[Supplied records — start]
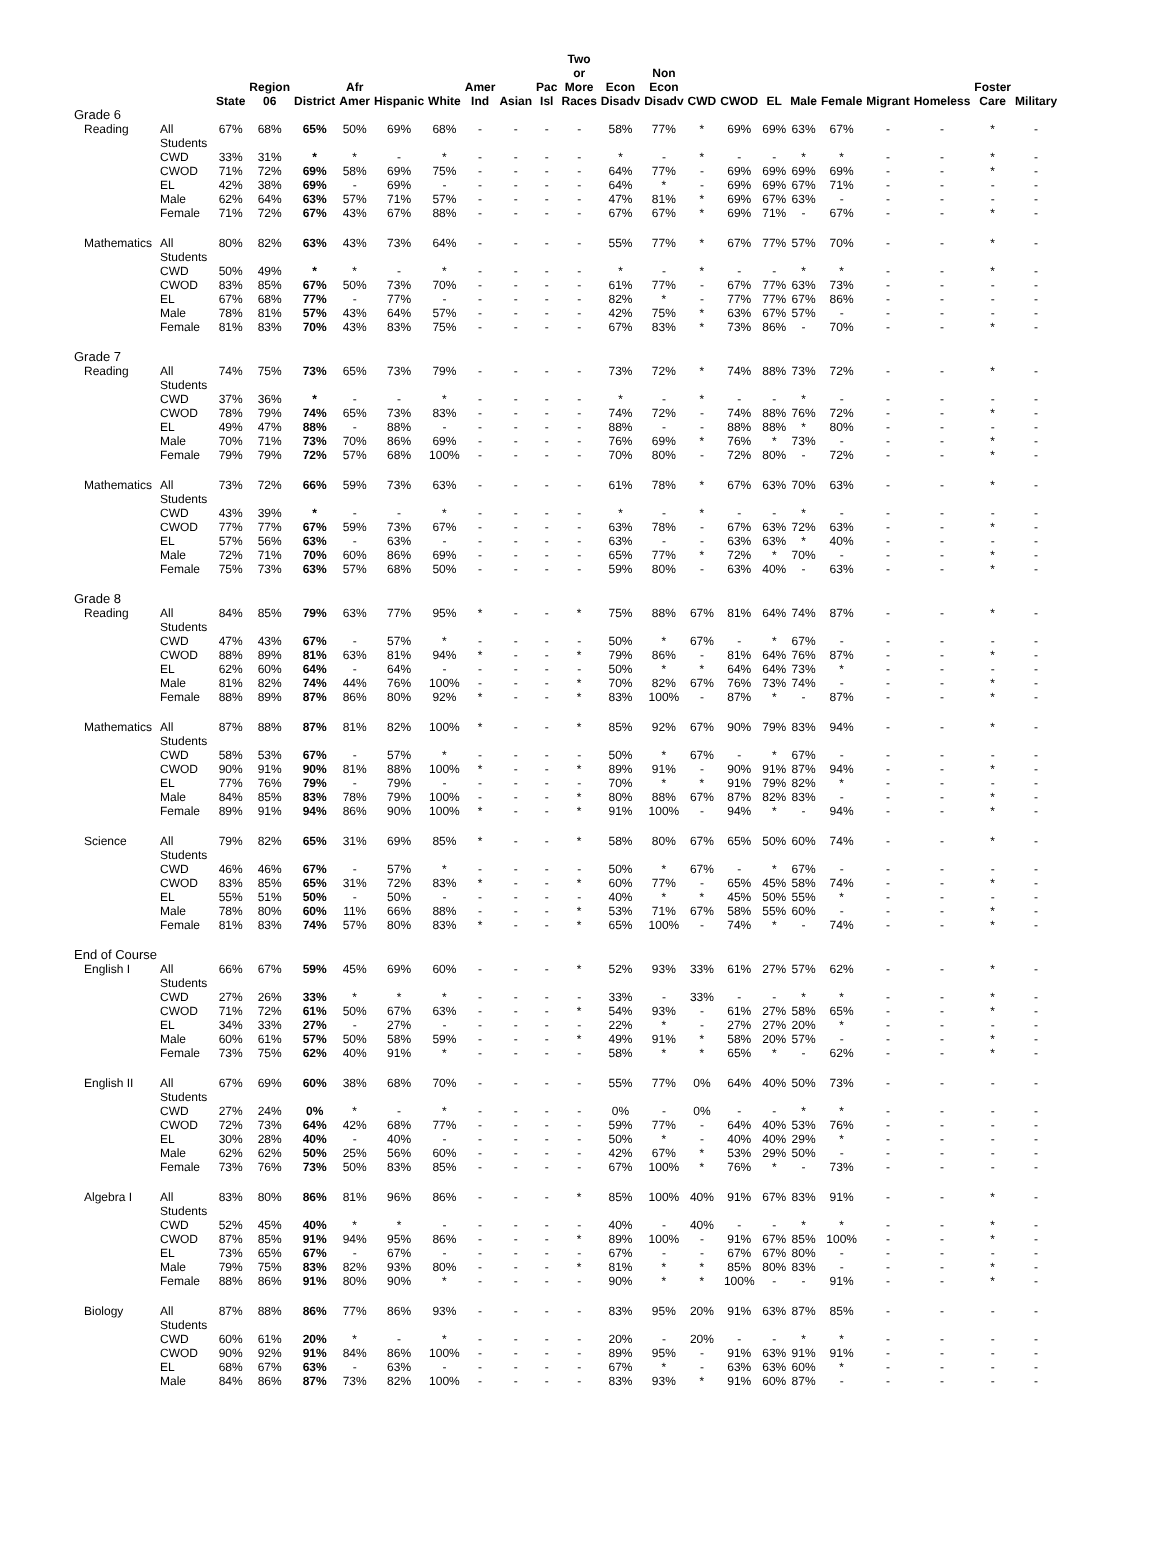| | | State | Region 06 | District | Afr Amer | Hispanic | White | Amer Ind | Asian | Pac Isl | Two or More Races | Econ Disadv | Non Econ Disadv | CWD | CWOD | EL | Male | Female | Migrant | Homeless | Foster Care | Military |
| --- | --- | --- | --- | --- | --- | --- | --- | --- | --- | --- | --- | --- | --- | --- | --- | --- | --- | --- | --- | --- | --- | --- |
| Grade 6 | | | | | | | | | | | | | | | | | | | | | | |
| Reading | All Students | 67% | 68% | 65% | 50% | 69% | 68% | - | - | - | - | 58% | 77% | * | 69% | 69% | 63% | 67% | - | - | * | - |
| | CWD | 33% | 31% | * | * | - | * | - | - | - | - | * | - | * | - | - | * | * | - | - | * | - |
| | CWOD | 71% | 72% | 69% | 58% | 69% | 75% | - | - | - | - | 64% | 77% | - | 69% | 69% | 69% | 69% | - | - | * | - |
| | EL | 42% | 38% | 69% | - | 69% | - | - | - | - | - | 64% | * | - | 69% | 69% | 67% | 71% | - | - | - | - |
| | Male | 62% | 64% | 63% | 57% | 71% | 57% | - | - | - | - | 47% | 81% | * | 69% | 67% | 63% | - | - | - | - | - |
| | Female | 71% | 72% | 67% | 43% | 67% | 88% | - | - | - | - | 67% | 67% | * | 69% | 71% | - | 67% | - | - | * | - |
| Mathematics | All Students | 80% | 82% | 63% | 43% | 73% | 64% | - | - | - | - | 55% | 77% | * | 67% | 77% | 57% | 70% | - | - | * | - |
| | CWD | 50% | 49% | * | * | - | * | - | - | - | - | * | - | * | - | - | * | * | - | - | * | - |
| | CWOD | 83% | 85% | 67% | 50% | 73% | 70% | - | - | - | - | 61% | 77% | - | 67% | 77% | 63% | 73% | - | - | - | - |
| | EL | 67% | 68% | 77% | - | 77% | - | - | - | - | - | 82% | * | - | 77% | 77% | 67% | 86% | - | - | - | - |
| | Male | 78% | 81% | 57% | 43% | 64% | 57% | - | - | - | - | 42% | 75% | * | 63% | 67% | 57% | - | - | - | - | - |
| | Female | 81% | 83% | 70% | 43% | 83% | 75% | - | - | - | - | 67% | 83% | * | 73% | 86% | - | 70% | - | - | * | - |
| Grade 7 | | | | | | | | | | | | | | | | | | | | | | |
| Reading | All Students | 74% | 75% | 73% | 65% | 73% | 79% | - | - | - | - | 73% | 72% | * | 74% | 88% | 73% | 72% | - | - | * | - |
| | CWD | 37% | 36% | * | - | - | * | - | - | - | - | * | - | * | - | - | * | - | - | - | - | - |
| | CWOD | 78% | 79% | 74% | 65% | 73% | 83% | - | - | - | - | 74% | 72% | - | 74% | 88% | 76% | 72% | - | - | * | - |
| | EL | 49% | 47% | 88% | - | 88% | - | - | - | - | - | 88% | - | - | 88% | 88% | * | 80% | - | - | - | - |
| | Male | 70% | 71% | 73% | 70% | 86% | 69% | - | - | - | - | 76% | 69% | * | 76% | * | 73% | - | - | - | * | - |
| | Female | 79% | 79% | 72% | 57% | 68% | 100% | - | - | - | - | 70% | 80% | - | 72% | 80% | - | 72% | - | - | * | - |
| Mathematics | All Students | 73% | 72% | 66% | 59% | 73% | 63% | - | - | - | - | 61% | 78% | * | 67% | 63% | 70% | 63% | - | - | * | - |
| | CWD | 43% | 39% | * | - | - | * | - | - | - | - | * | - | * | - | - | * | - | - | - | - | - |
| | CWOD | 77% | 77% | 67% | 59% | 73% | 67% | - | - | - | - | 63% | 78% | - | 67% | 63% | 72% | 63% | - | - | * | - |
| | EL | 57% | 56% | 63% | - | 63% | - | - | - | - | - | 63% | - | - | 63% | 63% | * | 40% | - | - | - | - |
| | Male | 72% | 71% | 70% | 60% | 86% | 69% | - | - | - | - | 65% | 77% | * | 72% | * | 70% | - | - | - | * | - |
| | Female | 75% | 73% | 63% | 57% | 68% | 50% | - | - | - | - | 59% | 80% | - | 63% | 40% | - | 63% | - | - | * | - |
| Grade 8 | | | | | | | | | | | | | | | | | | | | | | |
| Reading | All Students | 84% | 85% | 79% | 63% | 77% | 95% | * | - | - | * | 75% | 88% | 67% | 81% | 64% | 74% | 87% | - | - | * | - |
| | CWD | 47% | 43% | 67% | - | 57% | * | - | - | - | - | 50% | * | 67% | - | * | 67% | - | - | - | - | - |
| | CWOD | 88% | 89% | 81% | 63% | 81% | 94% | * | - | - | * | 79% | 86% | - | 81% | 64% | 76% | 87% | - | - | * | - |
| | EL | 62% | 60% | 64% | - | 64% | - | - | - | - | - | 50% | * | * | 64% | 64% | 73% | * | - | - | - | - |
| | Male | 81% | 82% | 74% | 44% | 76% | 100% | - | - | - | * | 70% | 82% | 67% | 76% | 73% | 74% | - | - | - | * | - |
| | Female | 88% | 89% | 87% | 86% | 80% | 92% | * | - | - | * | 83% | 100% | - | 87% | * | - | 87% | - | - | * | - |
| Mathematics | All Students | 87% | 88% | 87% | 81% | 82% | 100% | * | - | - | * | 85% | 92% | 67% | 90% | 79% | 83% | 94% | - | - | * | - |
| | CWD | 58% | 53% | 67% | - | 57% | * | - | - | - | - | 50% | * | 67% | - | * | 67% | - | - | - | - | - |
| | CWOD | 90% | 91% | 90% | 81% | 88% | 100% | * | - | - | * | 89% | 91% | - | 90% | 91% | 87% | 94% | - | - | * | - |
| | EL | 77% | 76% | 79% | - | 79% | - | - | - | - | - | 70% | * | * | 91% | 79% | 82% | * | - | - | - | - |
| | Male | 84% | 85% | 83% | 78% | 79% | 100% | - | - | - | * | 80% | 88% | 67% | 87% | 82% | 83% | - | - | - | * | - |
| | Female | 89% | 91% | 94% | 86% | 90% | 100% | * | - | - | * | 91% | 100% | - | 94% | * | - | 94% | - | - | * | - |
| Science | All Students | 79% | 82% | 65% | 31% | 69% | 85% | * | - | - | * | 58% | 80% | 67% | 65% | 50% | 60% | 74% | - | - | * | - |
| | CWD | 46% | 46% | 67% | - | 57% | * | - | - | - | - | 50% | * | 67% | - | * | 67% | - | - | - | - | - |
| | CWOD | 83% | 85% | 65% | 31% | 72% | 83% | * | - | - | * | 60% | 77% | - | 65% | 45% | 58% | 74% | - | - | * | - |
| | EL | 55% | 51% | 50% | - | 50% | - | - | - | - | - | 40% | * | * | 45% | 50% | 55% | * | - | - | - | - |
| | Male | 78% | 80% | 60% | 11% | 66% | 88% | - | - | - | * | 53% | 71% | 67% | 58% | 55% | 60% | - | - | - | * | - |
| | Female | 81% | 83% | 74% | 57% | 80% | 83% | * | - | - | * | 65% | 100% | - | 74% | * | - | 74% | - | - | * | - |
| End of Course | | | | | | | | | | | | | | | | | | | | | | |
| English I | All Students | 66% | 67% | 59% | 45% | 69% | 60% | - | - | - | * | 52% | 93% | 33% | 61% | 27% | 57% | 62% | - | - | * | - |
| | CWD | 27% | 26% | 33% | * | * | * | - | - | - | - | 33% | - | 33% | - | - | * | * | - | - | * | - |
| | CWOD | 71% | 72% | 61% | 50% | 67% | 63% | - | - | - | * | 54% | 93% | - | 61% | 27% | 58% | 65% | - | - | * | - |
| | EL | 34% | 33% | 27% | - | 27% | - | - | - | - | - | 22% | * | - | 27% | 27% | 20% | * | - | - | - | - |
| | Male | 60% | 61% | 57% | 50% | 58% | 59% | - | - | - | * | 49% | 91% | * | 58% | 20% | 57% | - | - | - | * | - |
| | Female | 73% | 75% | 62% | 40% | 91% | * | - | - | - | - | 58% | * | * | 65% | * | - | 62% | - | - | * | - |
| English II | All Students | 67% | 69% | 60% | 38% | 68% | 70% | - | - | - | - | 55% | 77% | 0% | 64% | 40% | 50% | 73% | - | - | - | - |
| | CWD | 27% | 24% | 0% | * | - | * | - | - | - | - | 0% | - | 0% | - | - | * | * | - | - | - | - |
| | CWOD | 72% | 73% | 64% | 42% | 68% | 77% | - | - | - | - | 59% | 77% | - | 64% | 40% | 53% | 76% | - | - | - | - |
| | EL | 30% | 28% | 40% | - | 40% | - | - | - | - | - | 50% | * | - | 40% | 40% | 29% | * | - | - | - | - |
| | Male | 62% | 62% | 50% | 25% | 56% | 60% | - | - | - | - | 42% | 67% | * | 53% | 29% | 50% | - | - | - | - | - |
| | Female | 73% | 76% | 73% | 50% | 83% | 85% | - | - | - | - | 67% | 100% | * | 76% | * | - | 73% | - | - | - | - |
| Algebra I | All Students | 83% | 80% | 86% | 81% | 96% | 86% | - | - | - | * | 85% | 100% | 40% | 91% | 67% | 83% | 91% | - | - | * | - |
| | CWD | 52% | 45% | 40% | * | * | - | - | - | - | - | 40% | - | 40% | - | - | * | * | - | - | * | - |
| | CWOD | 87% | 85% | 91% | 94% | 95% | 86% | - | - | - | * | 89% | 100% | - | 91% | 67% | 85% | 100% | - | - | * | - |
| | EL | 73% | 65% | 67% | - | 67% | - | - | - | - | - | 67% | - | - | 67% | 67% | 80% | - | - | - | - | - |
| | Male | 79% | 75% | 83% | 82% | 93% | 80% | - | - | - | * | 81% | * | * | 85% | 80% | 83% | - | - | - | * | - |
| | Female | 88% | 86% | 91% | 80% | 90% | * | - | - | - | - | 90% | * | * | 100% | - | - | 91% | - | - | * | - |
| Biology | All Students | 87% | 88% | 86% | 77% | 86% | 93% | - | - | - | - | 83% | 95% | 20% | 91% | 63% | 87% | 85% | - | - | - | - |
| | CWD | 60% | 61% | 20% | * | - | * | - | - | - | - | 20% | - | 20% | - | - | * | * | - | - | - | - |
| | CWOD | 90% | 92% | 91% | 84% | 86% | 100% | - | - | - | - | 89% | 95% | - | 91% | 63% | 91% | 91% | - | - | - | - |
| | EL | 68% | 67% | 63% | - | 63% | - | - | - | - | - | 67% | * | - | 63% | 63% | 60% | * | - | - | - | - |
| | Male | 84% | 86% | 87% | 73% | 82% | 100% | - | - | - | - | 83% | 93% | * | 91% | 60% | 87% | - | - | - | - | - |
[Supplied records — finish]
What you will do —
Within the data above, find the lines that contain the word "English" and copy each of them.

Exercise answer —
| English I | All Students | 66% | 67% | 59% | 45% | 69% | 60% | - | - | - | * | 52% | 93% | 33% | 61% | 27% | 57% | 62% | - | - | * | - |
| English II | All Students | 67% | 69% | 60% | 38% | 68% | 70% | - | - | - | - | 55% | 77% | 0% | 64% | 40% | 50% | 73% | - | - | - | - |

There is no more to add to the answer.